Awww, Brandi, he is BEAUTIFUL!! How lucky can you be to get a buckskin Buck to go with all those pretty buckskin does?


----------



## HollowbeadRanch (Oct 5, 2007)

Thank you Liz :greengrin: :hug:


----------



## sweetgoats (Oct 18, 2007)

WOW, I see how you fell in love with him, he is beautiful. Congratulations.


----------



## StaceyRosado (Oct 5, 2007)

he looks to be very curious. Handsome fellow congrats again! So happy to see pictures of him


----------



## Thanatos (Mar 16, 2009)

So cute. The last pic looks like a little piggy :ROFL:


----------



## HollowbeadRanch (Oct 5, 2007)

Thanks everyone!! :greengrin:



Thanatos said:


> So cute. The last pic looks like a little piggy :ROFL:


yeah! I thought the EXACT same thing!! It was a good thing I had already named him or he would have been Laurel Haven SH Wilber... :greengrin: :ROFL:


----------



## toth boer goats (Jul 20, 2008)

Awwwwwww...how adorable......  :greengrin:


----------



## Crissa (Oct 7, 2007)

He's GORGEOUS! Congrats! (if I ever get Nigies trust me I'll join your buckskin nut club :greengrin: )


----------



## Coraxfeather (Oct 9, 2008)

Beautiful *steals baby*


----------



## greatcashmeres (Jul 13, 2008)

Congrats and yes, wonderful pics. He's having an all-around good time. Great when you find just the right one. :thumb:


----------



## Amy Goatress (Oct 2, 2008)

Congrats and what a cutie!


----------



## lesserweevil (Oct 5, 2007)

awwwwwwwwwwwwwwwwwww!!!

I absolutely adore that last pic...
LW


----------



## HollowbeadRanch (Oct 5, 2007)

Thanks everyone!!! Oh he is going to be SO SPOILT when I get him here :greengrin: Tina says he is already melting in your hands :leap: Can you tell I am a little excited!?!?! :shrug:

OH, and what "sealed the deal" with him was that pink nose! When I saw that (not this specific pic that I posted earlier but the pic on Tina's website) I just HAD to have him! I think they are SO CUTE with pink noses :greengrin:


----------



## kelebek (Oct 5, 2007)

Brandi - Congrats! You know I love this little porky pig!!!
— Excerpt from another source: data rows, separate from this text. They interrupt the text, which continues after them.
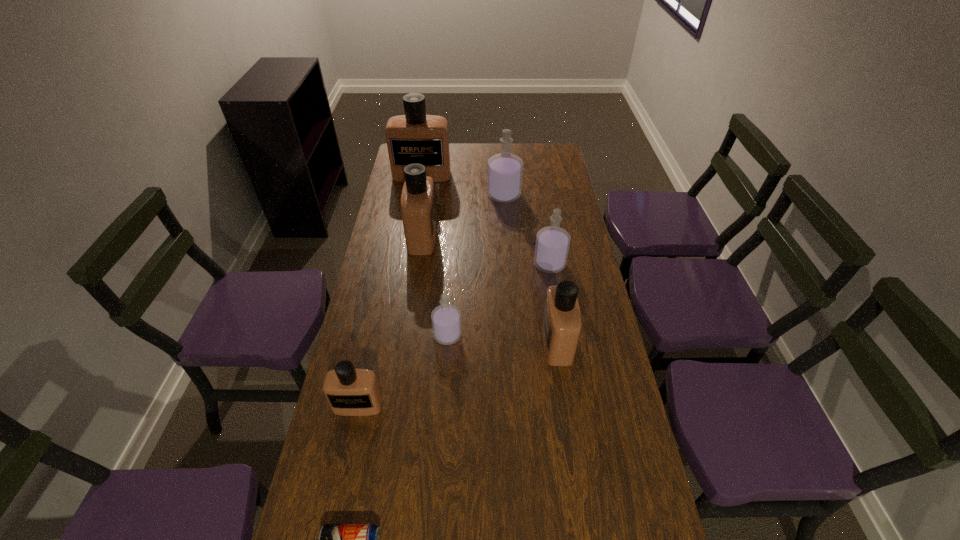
The height and width of the screenshot is (540, 960). I want to click on free space located 0.380m on the back of the smallest purple perfume, so (453, 246).

Locate an element on the screen. vacant point located 0.250m on the front label of the seventh farthest object is located at coordinates (334, 519).

You are a GUI agent. You are given a task and a screenshot of the screen. Output one action in this format:
    pyautogui.click(x=<x>, y=<y>)
    Task: Click on the object positioned at the far edge
    
    Given the screenshot: What is the action you would take?
    pyautogui.click(x=415, y=137)

This screenshot has height=540, width=960. What are the coordinates of `object that is at the far left corner` in the screenshot? It's located at (415, 137).

Identify the location of free spot at the left edge of the desktop. (403, 249).

Image resolution: width=960 pixels, height=540 pixels. In the image, there is a desktop. Identify the location of free space at the right edge. (571, 275).

Identify the location of vacant space at the far right corner of the desktop. The image size is (960, 540). (542, 149).

Locate an element on the screen. The width and height of the screenshot is (960, 540). vacant area that lies between the third perfume from right to left and the smallest purple perfume is located at coordinates (476, 265).

I want to click on free point between the nearest perfume and the smallest purple perfume, so click(403, 370).

Find the location of a particular element. This screenshot has height=540, width=960. vacant space in between the smallest beige perfume and the second biggest beige perfume is located at coordinates (391, 321).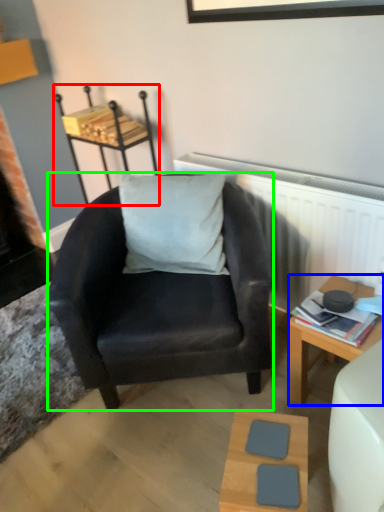
Question: Which is farther away from stool (highlighted by a red box)? desk (highlighted by a blue box) or chair (highlighted by a green box)?

Choices:
 (A) desk
 (B) chair

Answer: (A)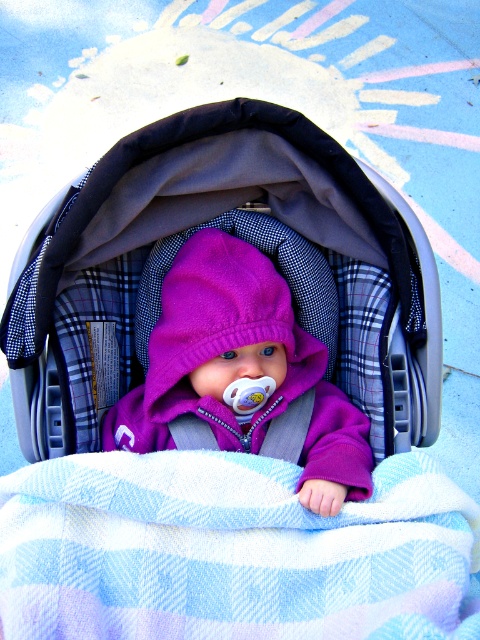
You are a parent trying to ensure your baby stays warm while outside. You have a blue striped blanket at center and a plaid fabric baby carriage at center. Which item should you use to cover the baby more effectively?

The plaid fabric baby carriage at center is positioned over the blue striped blanket at center, so the plaid fabric baby carriage at center would provide better coverage and warmth for the baby.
:leap: :stars: :leap: :stars:


----------



## HollowbeadRanch (Oct 5, 2007)

hehehe... ya... even though he's a Buckskin :ROFL:


----------



## shadycreekgoats (Mar 23, 2009)

He is beautiful!!!! :leap: Congratulations!!


----------



## RowdyKidz (Apr 2, 2009)

He is BEAUTIFUL!!!!!!! CONGRATS!!!!! :balloons: :stars: :stars: :stars: :balloons:


----------



## HollowbeadRanch (Oct 5, 2007)

Thank you!!!!! I am SO VERY HAPPY to be getting him! I have wanted a kid from Tina for FOREVER! lol :leap:


----------



## toth boer goats (Jul 20, 2008)

I am so happy for you...such a cutie........


----------



## Sweet Gum Minis (Oct 6, 2007)

Congratulations! I love the name too! Big Harry Potter fan here.  He's quite handsome!


----------



## HollowbeadRanch (Oct 5, 2007)

Thank you both!!! :leap:


----------